1Brigham & Women's Hospital, Boston, MA, USA, 2Harvard Medical School, Boston, MA, USA.
BACKGROUND: Immunotherapy has caused a paradigm shift in the treatment of metastatic renal cell carcinoma (RCC) with remarkable tumor responses and prolonged patient survival. Much effort has focused on the oncologic outcomes of these patients, but there has yet to be an analysis of surgical outcomes and complication rates in patients treated with neoadjuvant immunotherapy followed by cytoreductive nephrectomy (CN). Case reports have shown conflicting results regarding safety and feasibility of CN following systemic immunotherapy. Our goal is to determine the feasibility of CN following immunotherapy for patients with metastatic RCC. We propose that CN is safe following neoadjuvant immunotherapy and that neoadjuvant treatment decreases the size of the renal mass prior to surgery.

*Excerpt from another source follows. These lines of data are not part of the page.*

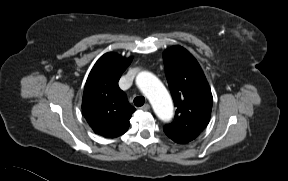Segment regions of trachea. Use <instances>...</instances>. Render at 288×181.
<instances>
[{"label": "trachea", "instance_id": "1", "mask_svg": "<svg viewBox=\"0 0 288 181\" xmlns=\"http://www.w3.org/2000/svg\"><path fill=\"white\" fill-rule=\"evenodd\" d=\"M145 103V98L143 96H137L134 98V104L138 107L142 106Z\"/></svg>", "mask_w": 288, "mask_h": 181}]
</instances>
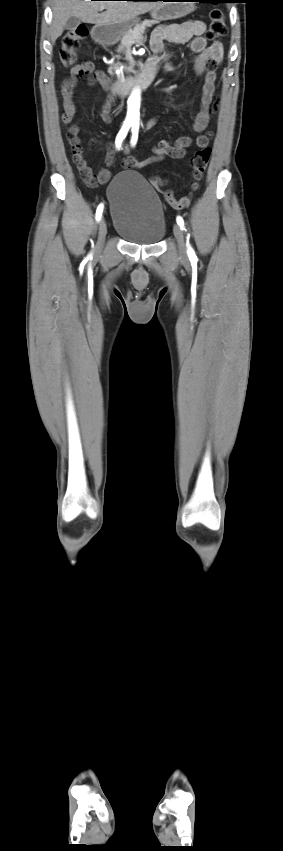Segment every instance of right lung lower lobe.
<instances>
[{"mask_svg":"<svg viewBox=\"0 0 283 851\" xmlns=\"http://www.w3.org/2000/svg\"><path fill=\"white\" fill-rule=\"evenodd\" d=\"M132 1H157V0H132Z\"/></svg>","mask_w":283,"mask_h":851,"instance_id":"right-lung-lower-lobe-1","label":"right lung lower lobe"}]
</instances>
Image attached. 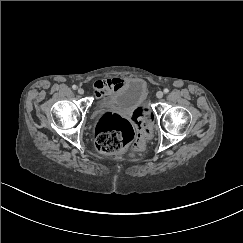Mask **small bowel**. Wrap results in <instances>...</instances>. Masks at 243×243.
<instances>
[{
    "mask_svg": "<svg viewBox=\"0 0 243 243\" xmlns=\"http://www.w3.org/2000/svg\"><path fill=\"white\" fill-rule=\"evenodd\" d=\"M123 82L124 80L121 78L97 80L93 85L94 93L98 98L105 97L118 89L123 84Z\"/></svg>",
    "mask_w": 243,
    "mask_h": 243,
    "instance_id": "c3829d8e",
    "label": "small bowel"
}]
</instances>
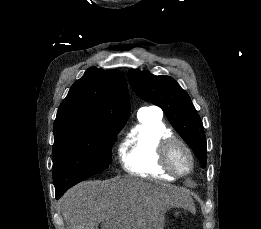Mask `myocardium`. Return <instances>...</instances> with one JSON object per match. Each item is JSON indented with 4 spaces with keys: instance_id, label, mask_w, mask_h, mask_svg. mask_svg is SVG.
Listing matches in <instances>:
<instances>
[{
    "instance_id": "1",
    "label": "myocardium",
    "mask_w": 261,
    "mask_h": 229,
    "mask_svg": "<svg viewBox=\"0 0 261 229\" xmlns=\"http://www.w3.org/2000/svg\"><path fill=\"white\" fill-rule=\"evenodd\" d=\"M178 147H181L182 149H184V151L186 152V154L188 156L189 165L185 170H178L173 165L172 154H173V151ZM160 152H161L162 165L173 176H176V177L186 176L189 173H191V171L193 170L194 156H193L190 146L185 141L178 139L176 137L166 139L161 145Z\"/></svg>"
}]
</instances>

METHODS: We queried an institutional database for all cytoreductive nephrectomies completed between the years of 2019-2021 by 4 urologic surgeons at our single institution. These patients were selected for those who underwent neoadjuvant treatment for metastatic disease. Various demographic, surgical, and follow-up data were collected for the patient cohort. Surgical data collected included operative time, estimated blood loss, tumor size, and final pathology. Follow-up data collected included length of stay, readmission rates, and death rates. Primary outcome was the renal mass size comparison at time of therapy initiation and at time of nephrectomy. Secondary outcomes include estimated blood loss (EBL) and 30-day readmission rate.

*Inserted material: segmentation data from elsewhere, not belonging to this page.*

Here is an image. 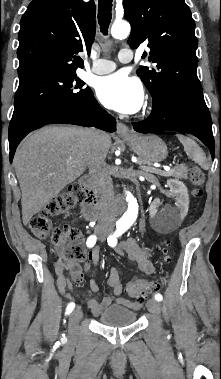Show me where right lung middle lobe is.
Segmentation results:
<instances>
[{
	"label": "right lung middle lobe",
	"instance_id": "dd1d6c3e",
	"mask_svg": "<svg viewBox=\"0 0 221 379\" xmlns=\"http://www.w3.org/2000/svg\"><path fill=\"white\" fill-rule=\"evenodd\" d=\"M84 85L75 71L42 74L20 81L9 125V139L40 118L86 99L91 90Z\"/></svg>",
	"mask_w": 221,
	"mask_h": 379
}]
</instances>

RESULTS: 15 patients were found that met the inclusion criteria. Neoadjuvant treatments most-commonly included concurrent treatment with ipilimumab and nivolumab (n=9, 60%) and nivolumab alone (n=3, 27%). Other regimens included cabozantinib/nivolumab, pembrolizumab/axitinib, and lenavatinib/everolimus combination therapy. The most common site of metastasis was lung (n=10, 67%). Other sites included bone and brain. Median age at time of CN was 61 years-old. Mean renal mass size at time of therapy initiation was 11.0cm and mean renal mass size at time of nephrectomy was 8.8cm (p=0.11). Six cases involved IVC thrombectomy, seven nephrectomies were completed open, and eight were completed laparoscopically. The difference between EBL for open vs. laparoscopic approaches was 785cc vs. 207cc, respectively (p=0.06). There were no 30-day readmissions and only one patient died at time of most recent follow-up.

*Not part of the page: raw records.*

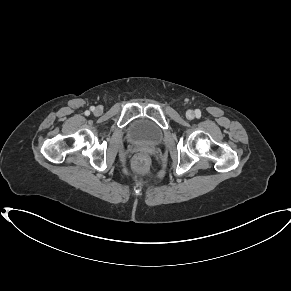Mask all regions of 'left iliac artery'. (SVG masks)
I'll return each mask as SVG.
<instances>
[{
  "label": "left iliac artery",
  "mask_w": 291,
  "mask_h": 291,
  "mask_svg": "<svg viewBox=\"0 0 291 291\" xmlns=\"http://www.w3.org/2000/svg\"><path fill=\"white\" fill-rule=\"evenodd\" d=\"M195 114H196V117L199 118L201 116V111L199 109H196Z\"/></svg>",
  "instance_id": "44dca946"
}]
</instances>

CONCLUSIONS: Neoadjuvant immunotherapy prior to CN is being increasingly used for the treatment of metastatic renal cell carcinoma. Our data shows a decrease in the mean size of the renal mass at time of nephrectomy following immunotherapy, making surgery more feasible and possibly less technically challenging. The fact that the 30-day readmission rate is zero emphasizes the short-term safety of this approach. A further analysis of the data could determine whether there are “responders” and “non-responders” in the patient cohort, as there are some patients whose tumors may respond favorably to neoadjuvant therapy and some whose tumor growth is refractory to treatment. Further subgroup analysis may shed light on the surgical differences between these groups. Additionally, future studies with larger cohorts of patients comparing upfront CN with neoadjuvant immunotherapy followed by CN may further discern the added value of systemic therapy prior to surgery in metastatic RCC.